The corpuscles were, in fact, the first subatomic particles to be found, but their nature was much debated at the time. Their discovery hinted that the atom was not indivisible. Thomson himself admitted that “the assumption of a state of matter more finely subdivided than the atom is a somewhat startling one.” A colleague later told him he thought Thomson had been “pulling their legs.” Thomson’s work suggested an alternative vision—the instability of matter—to that of the indivisible atom. It was revolutionary stuff. Since the seventeenth and eighteenth centuries most leading scientists, including Newton, had believed the atom to be the smallest unit of matter. Some of the ancient Greeks had shared this view—the word atom comes from the Greek atomos, meaning “indivisible.” [6] The ancient Greeks had two theories about the nature of matter. Some, like Aristotle, believed matter was infinite and continuous and so could be infinitely subdivided. Others, like Democritus and Epicurus, thought that matter consisted of minute and indivisible particles.

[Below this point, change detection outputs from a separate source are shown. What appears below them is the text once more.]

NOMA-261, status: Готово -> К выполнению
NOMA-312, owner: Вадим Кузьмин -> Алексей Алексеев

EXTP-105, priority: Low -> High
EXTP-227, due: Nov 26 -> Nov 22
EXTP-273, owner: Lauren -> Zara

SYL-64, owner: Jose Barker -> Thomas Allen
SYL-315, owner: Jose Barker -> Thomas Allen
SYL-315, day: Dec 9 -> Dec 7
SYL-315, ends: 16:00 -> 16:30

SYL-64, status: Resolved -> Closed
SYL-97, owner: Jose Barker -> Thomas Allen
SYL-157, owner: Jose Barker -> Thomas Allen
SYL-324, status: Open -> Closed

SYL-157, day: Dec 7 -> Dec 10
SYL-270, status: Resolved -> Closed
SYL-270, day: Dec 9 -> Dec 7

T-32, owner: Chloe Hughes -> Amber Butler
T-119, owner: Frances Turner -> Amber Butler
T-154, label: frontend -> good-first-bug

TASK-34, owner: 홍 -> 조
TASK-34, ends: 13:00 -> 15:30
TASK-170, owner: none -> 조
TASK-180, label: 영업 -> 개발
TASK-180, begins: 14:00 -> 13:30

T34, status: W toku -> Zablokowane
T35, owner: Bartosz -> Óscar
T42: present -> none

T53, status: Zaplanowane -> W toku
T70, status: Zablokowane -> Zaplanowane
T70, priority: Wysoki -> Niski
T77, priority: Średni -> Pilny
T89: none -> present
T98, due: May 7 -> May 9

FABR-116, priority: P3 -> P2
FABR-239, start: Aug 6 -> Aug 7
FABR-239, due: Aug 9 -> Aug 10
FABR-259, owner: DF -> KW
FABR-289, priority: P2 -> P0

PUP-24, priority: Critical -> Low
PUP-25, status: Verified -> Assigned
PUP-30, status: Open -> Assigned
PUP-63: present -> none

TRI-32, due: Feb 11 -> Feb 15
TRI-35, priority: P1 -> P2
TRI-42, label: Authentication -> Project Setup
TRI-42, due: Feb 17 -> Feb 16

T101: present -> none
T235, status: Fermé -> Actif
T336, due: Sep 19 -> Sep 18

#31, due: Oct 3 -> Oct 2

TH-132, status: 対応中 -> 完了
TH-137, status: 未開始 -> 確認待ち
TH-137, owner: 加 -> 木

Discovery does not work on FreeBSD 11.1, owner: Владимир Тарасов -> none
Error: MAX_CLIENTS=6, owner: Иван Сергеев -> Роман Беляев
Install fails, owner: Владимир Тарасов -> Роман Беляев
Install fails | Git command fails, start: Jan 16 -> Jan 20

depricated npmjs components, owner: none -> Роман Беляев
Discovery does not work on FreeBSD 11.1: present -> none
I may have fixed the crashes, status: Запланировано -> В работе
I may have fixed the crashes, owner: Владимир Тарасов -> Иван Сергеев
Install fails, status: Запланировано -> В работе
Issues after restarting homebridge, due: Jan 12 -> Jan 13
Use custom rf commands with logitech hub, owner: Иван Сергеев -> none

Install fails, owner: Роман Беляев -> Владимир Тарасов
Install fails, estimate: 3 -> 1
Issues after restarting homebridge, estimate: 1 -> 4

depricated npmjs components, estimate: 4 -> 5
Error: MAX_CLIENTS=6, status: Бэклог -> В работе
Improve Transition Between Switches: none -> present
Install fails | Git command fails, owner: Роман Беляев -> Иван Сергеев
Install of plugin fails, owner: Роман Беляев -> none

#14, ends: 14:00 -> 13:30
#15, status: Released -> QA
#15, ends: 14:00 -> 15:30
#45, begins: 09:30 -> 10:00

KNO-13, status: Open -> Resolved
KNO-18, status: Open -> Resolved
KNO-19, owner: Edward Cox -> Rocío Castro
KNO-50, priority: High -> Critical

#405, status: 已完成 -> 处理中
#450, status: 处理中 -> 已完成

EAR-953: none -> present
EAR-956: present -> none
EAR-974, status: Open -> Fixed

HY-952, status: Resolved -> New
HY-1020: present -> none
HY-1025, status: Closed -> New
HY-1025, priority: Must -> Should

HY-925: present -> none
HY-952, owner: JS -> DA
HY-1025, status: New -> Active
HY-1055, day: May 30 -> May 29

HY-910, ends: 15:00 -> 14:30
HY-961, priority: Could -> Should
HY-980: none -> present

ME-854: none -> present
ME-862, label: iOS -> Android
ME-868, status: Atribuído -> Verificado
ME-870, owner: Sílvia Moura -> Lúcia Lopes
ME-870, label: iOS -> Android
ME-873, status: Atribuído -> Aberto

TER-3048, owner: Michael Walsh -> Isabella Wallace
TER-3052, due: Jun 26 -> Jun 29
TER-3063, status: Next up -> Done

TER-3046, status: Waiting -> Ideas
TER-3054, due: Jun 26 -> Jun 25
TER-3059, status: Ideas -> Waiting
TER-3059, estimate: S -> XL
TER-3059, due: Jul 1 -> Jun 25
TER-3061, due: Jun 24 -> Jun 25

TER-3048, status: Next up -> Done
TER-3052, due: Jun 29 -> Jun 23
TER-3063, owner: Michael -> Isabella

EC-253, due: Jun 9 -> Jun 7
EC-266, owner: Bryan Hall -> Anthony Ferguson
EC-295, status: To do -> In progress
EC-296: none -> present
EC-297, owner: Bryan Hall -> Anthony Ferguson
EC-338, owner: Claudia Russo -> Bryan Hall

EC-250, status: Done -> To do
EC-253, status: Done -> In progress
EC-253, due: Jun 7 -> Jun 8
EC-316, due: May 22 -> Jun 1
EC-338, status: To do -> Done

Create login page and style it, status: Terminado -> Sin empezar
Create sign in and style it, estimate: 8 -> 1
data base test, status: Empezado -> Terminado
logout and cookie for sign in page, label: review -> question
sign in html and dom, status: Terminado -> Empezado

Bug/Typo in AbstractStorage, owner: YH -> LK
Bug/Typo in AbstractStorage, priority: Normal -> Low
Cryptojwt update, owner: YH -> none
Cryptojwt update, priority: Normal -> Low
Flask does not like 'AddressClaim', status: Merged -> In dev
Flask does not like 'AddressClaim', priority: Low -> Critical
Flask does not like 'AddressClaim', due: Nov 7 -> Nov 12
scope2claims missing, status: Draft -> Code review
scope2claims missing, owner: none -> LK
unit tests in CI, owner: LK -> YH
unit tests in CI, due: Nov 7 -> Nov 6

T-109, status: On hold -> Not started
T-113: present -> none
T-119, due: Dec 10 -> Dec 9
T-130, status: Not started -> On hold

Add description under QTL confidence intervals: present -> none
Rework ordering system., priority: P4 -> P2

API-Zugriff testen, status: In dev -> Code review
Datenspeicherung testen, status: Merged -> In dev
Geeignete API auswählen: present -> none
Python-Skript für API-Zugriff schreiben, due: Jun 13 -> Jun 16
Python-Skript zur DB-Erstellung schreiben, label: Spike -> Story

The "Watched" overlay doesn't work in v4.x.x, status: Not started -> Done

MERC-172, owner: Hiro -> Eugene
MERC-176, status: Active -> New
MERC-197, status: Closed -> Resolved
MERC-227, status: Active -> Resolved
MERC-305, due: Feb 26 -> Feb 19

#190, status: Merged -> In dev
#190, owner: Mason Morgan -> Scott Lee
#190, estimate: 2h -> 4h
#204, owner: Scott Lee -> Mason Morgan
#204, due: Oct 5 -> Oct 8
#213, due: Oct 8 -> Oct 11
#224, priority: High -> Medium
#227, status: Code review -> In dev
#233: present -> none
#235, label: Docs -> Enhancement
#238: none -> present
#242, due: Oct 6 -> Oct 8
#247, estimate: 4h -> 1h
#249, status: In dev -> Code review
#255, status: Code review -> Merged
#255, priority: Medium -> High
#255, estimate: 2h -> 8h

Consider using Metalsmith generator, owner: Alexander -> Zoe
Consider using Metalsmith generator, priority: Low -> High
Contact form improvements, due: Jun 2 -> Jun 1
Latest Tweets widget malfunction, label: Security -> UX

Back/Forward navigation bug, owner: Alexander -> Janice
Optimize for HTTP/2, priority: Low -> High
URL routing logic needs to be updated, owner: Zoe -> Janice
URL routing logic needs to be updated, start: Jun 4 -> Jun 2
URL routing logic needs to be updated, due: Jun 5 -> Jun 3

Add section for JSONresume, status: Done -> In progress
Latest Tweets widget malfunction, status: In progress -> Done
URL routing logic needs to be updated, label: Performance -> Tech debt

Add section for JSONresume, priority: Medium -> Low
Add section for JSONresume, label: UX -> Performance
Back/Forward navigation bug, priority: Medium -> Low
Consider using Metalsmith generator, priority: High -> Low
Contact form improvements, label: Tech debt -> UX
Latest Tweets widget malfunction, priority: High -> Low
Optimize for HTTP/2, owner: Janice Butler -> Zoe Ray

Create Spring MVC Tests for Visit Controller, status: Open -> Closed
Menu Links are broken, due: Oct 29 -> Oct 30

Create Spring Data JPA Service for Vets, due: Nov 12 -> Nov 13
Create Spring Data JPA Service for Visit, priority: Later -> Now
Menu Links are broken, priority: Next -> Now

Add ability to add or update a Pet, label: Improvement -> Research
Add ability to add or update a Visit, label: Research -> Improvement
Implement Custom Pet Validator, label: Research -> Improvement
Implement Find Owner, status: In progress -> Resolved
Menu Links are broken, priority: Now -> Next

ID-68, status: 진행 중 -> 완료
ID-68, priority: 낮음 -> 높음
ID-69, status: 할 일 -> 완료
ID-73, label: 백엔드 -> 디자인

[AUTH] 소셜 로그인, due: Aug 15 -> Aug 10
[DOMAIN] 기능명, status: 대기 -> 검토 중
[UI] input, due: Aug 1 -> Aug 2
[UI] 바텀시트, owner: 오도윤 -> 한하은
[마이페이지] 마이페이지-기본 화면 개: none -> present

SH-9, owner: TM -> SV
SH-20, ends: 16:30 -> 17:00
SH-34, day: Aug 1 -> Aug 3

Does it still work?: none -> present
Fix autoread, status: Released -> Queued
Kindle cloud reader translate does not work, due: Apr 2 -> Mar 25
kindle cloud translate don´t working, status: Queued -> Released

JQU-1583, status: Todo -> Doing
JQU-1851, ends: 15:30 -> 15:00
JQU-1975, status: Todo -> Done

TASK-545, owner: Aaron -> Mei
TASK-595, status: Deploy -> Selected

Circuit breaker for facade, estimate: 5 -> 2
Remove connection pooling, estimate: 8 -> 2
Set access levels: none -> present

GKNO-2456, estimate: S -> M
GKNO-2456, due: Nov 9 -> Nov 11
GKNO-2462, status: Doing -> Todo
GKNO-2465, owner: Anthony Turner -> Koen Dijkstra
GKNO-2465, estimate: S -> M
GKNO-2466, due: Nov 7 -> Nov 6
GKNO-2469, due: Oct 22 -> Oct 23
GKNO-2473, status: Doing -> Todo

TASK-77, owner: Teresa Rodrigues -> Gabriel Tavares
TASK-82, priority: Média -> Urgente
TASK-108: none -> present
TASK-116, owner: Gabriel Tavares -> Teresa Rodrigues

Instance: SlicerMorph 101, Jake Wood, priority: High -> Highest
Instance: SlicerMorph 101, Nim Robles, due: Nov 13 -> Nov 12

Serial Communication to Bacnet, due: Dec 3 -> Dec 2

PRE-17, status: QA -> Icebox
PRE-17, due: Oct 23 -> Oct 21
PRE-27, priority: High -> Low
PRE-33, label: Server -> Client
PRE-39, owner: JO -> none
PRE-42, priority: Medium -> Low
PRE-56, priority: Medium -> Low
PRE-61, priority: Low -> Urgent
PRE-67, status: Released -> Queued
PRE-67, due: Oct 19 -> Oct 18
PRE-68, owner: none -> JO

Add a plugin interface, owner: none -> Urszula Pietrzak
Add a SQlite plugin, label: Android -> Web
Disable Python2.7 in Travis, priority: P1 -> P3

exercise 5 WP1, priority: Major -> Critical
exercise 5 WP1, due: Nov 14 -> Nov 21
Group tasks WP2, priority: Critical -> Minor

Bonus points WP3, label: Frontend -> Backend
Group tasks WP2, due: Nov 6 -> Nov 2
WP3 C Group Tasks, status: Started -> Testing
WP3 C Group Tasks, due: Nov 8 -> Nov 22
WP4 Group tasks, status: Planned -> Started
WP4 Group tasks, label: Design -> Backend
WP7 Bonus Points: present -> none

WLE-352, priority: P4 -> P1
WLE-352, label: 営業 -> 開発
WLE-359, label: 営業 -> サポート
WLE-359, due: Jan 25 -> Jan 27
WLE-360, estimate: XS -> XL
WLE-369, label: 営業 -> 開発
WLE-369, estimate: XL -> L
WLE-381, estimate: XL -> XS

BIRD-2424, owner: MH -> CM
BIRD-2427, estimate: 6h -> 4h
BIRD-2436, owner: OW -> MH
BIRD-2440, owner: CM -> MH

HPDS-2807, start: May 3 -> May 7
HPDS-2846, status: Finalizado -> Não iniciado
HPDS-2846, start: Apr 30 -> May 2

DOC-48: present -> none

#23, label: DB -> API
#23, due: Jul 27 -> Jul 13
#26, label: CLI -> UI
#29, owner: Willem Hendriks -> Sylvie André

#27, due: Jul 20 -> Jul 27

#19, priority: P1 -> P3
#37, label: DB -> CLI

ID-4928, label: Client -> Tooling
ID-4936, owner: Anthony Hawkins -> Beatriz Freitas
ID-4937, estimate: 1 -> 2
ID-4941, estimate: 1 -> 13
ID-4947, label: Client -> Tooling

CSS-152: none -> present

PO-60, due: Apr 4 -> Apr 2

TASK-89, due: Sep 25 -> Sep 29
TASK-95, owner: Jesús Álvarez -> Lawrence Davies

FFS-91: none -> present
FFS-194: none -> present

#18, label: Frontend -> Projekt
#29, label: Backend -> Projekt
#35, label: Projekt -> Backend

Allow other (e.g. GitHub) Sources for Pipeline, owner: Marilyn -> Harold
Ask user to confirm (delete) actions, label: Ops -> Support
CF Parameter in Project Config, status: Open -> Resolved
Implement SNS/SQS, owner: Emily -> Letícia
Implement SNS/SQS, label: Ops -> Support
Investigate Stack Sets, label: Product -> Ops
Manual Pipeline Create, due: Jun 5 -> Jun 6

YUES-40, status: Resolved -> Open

In the early nineteenth century the English Quaker scientist John Dalton had defined the atomic theory that, by J. J. Thomson’s day, remained the orthodox view. This stated that atoms were the basic and smallest units of matter. Each chemical element consisted of huge quantities of identical atoms. What differentiated the respective elements was only the atoms’ weight and chemical activity. Dalton’s vision of atoms was the Newtonian one of hard, indestructible billiard balls whose arrangement determined the characteristics of chemical compounds.